Today marks the multiple-delayed, much-anticipated worldwide release of Blackfield V, the fifth installment of the Aviv Geffen/Steven Wilson Blackfield collaboration. Except, that is, for the US and Canada; we have to wait until March 17, 2017.
Blackfield’s record company Kscope has provided a fourth advance video from Blackfield V to whet our appetites further, this time for the gracefully moody album closer “From 44 to 48.”
This tune is the only one in the song cycle to come from the pen of Wilson (aside from one co-write credit), but puts a perfect bow on the whole “life is an ocean” thread that runs across the LP. In sizing up the entire album last week, we commented that “From 44 to 48” was “Wilson’s semi-autobiographical look back on life” because the age ranges he reminiscences upon with each verse suggests the guy doing the reminiscing fits someone who is about his actual age (he turned 48 while V was being recorded). Wilson himself explains that this “is a song about growing older and letting go of dreams.”
But it’s not entirely self-referential because “from 24 to 25” the narrator reveals “a girl I liked became my wife” and “from 28 to 33, a new responsibility, a child”, making it “harder than I ever imagined to keep all my dreams alive,” while Wilson himself made a much different choice in his own life to sacrifice starting a family in order to fully pursue his dreams of making music.

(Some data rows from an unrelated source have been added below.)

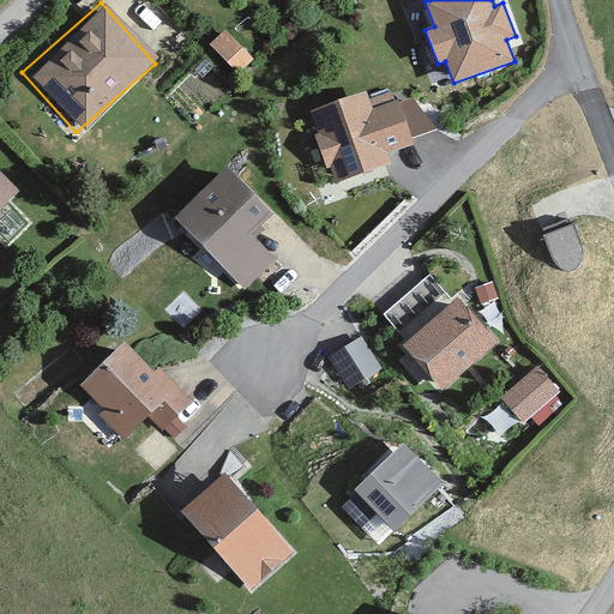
[(226,26),(210,41),(236,68),(252,54),(226,26)]
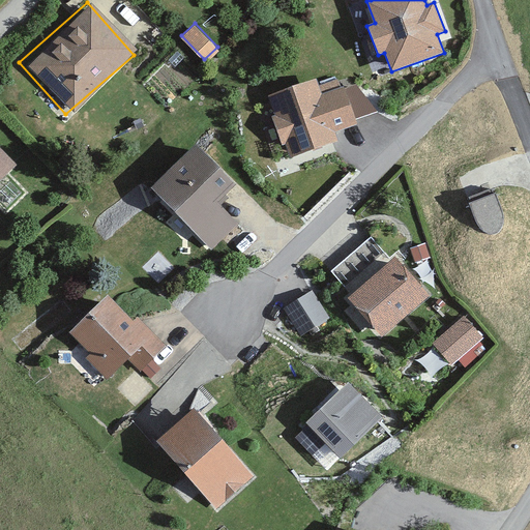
[(318,87),(316,82),(270,97),(276,114),(271,116),(282,145),(287,144),(291,157),(340,141),(336,133),(358,125),(356,119),(378,112),(355,85),(345,89),(344,86),(341,87),(339,80),(318,87)]
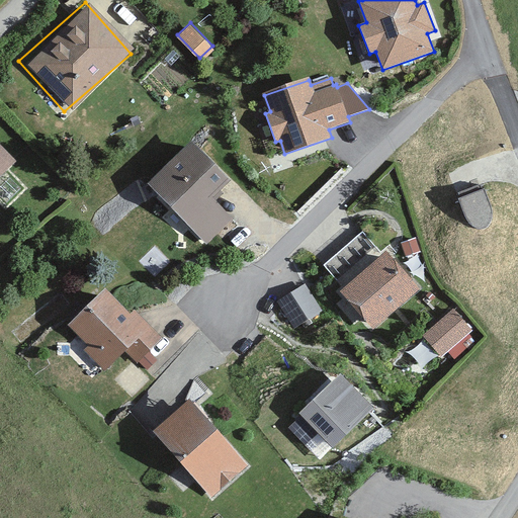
[(225,177),(188,144),(147,189),(207,246),(234,218),(208,194),(225,177)]
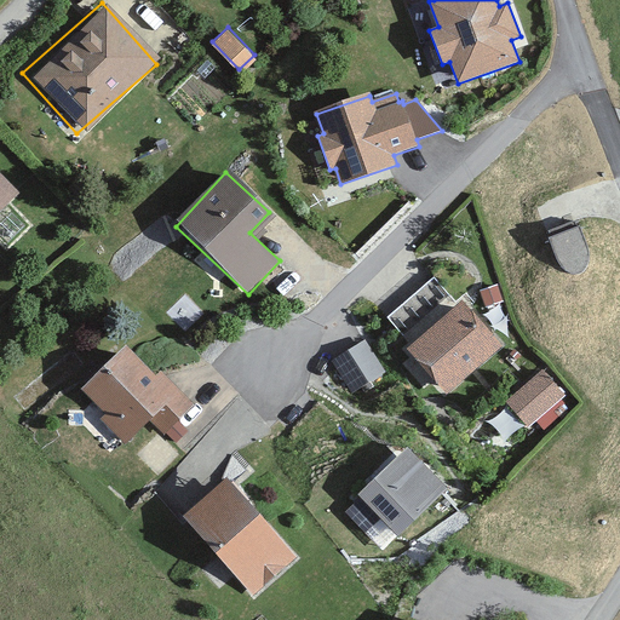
[(0,210),(17,194),(0,174),(0,210)]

Regardless of how close to home it hits with its composer, it’s an arc of life many of us can relate to, especially from the wizened perspective of middle age.
As for the melody, it’s a gently flowing one that’s so effortless and stays with you long after the last note fades out. In place of chorus lyrics is this anthemic sequence of chords, and Geffen’s string arrangement that furnishes a lush bed so refreshingly non-intrusive underneath a sparkling Fender Rhodes and a softly strummed guitar.
If creating such splendid rock songs like “From 44 to 48” are made possible from hanging tight to lifelong dreams, it’s a damned good fortune for the rest of us that Steven Wilson did.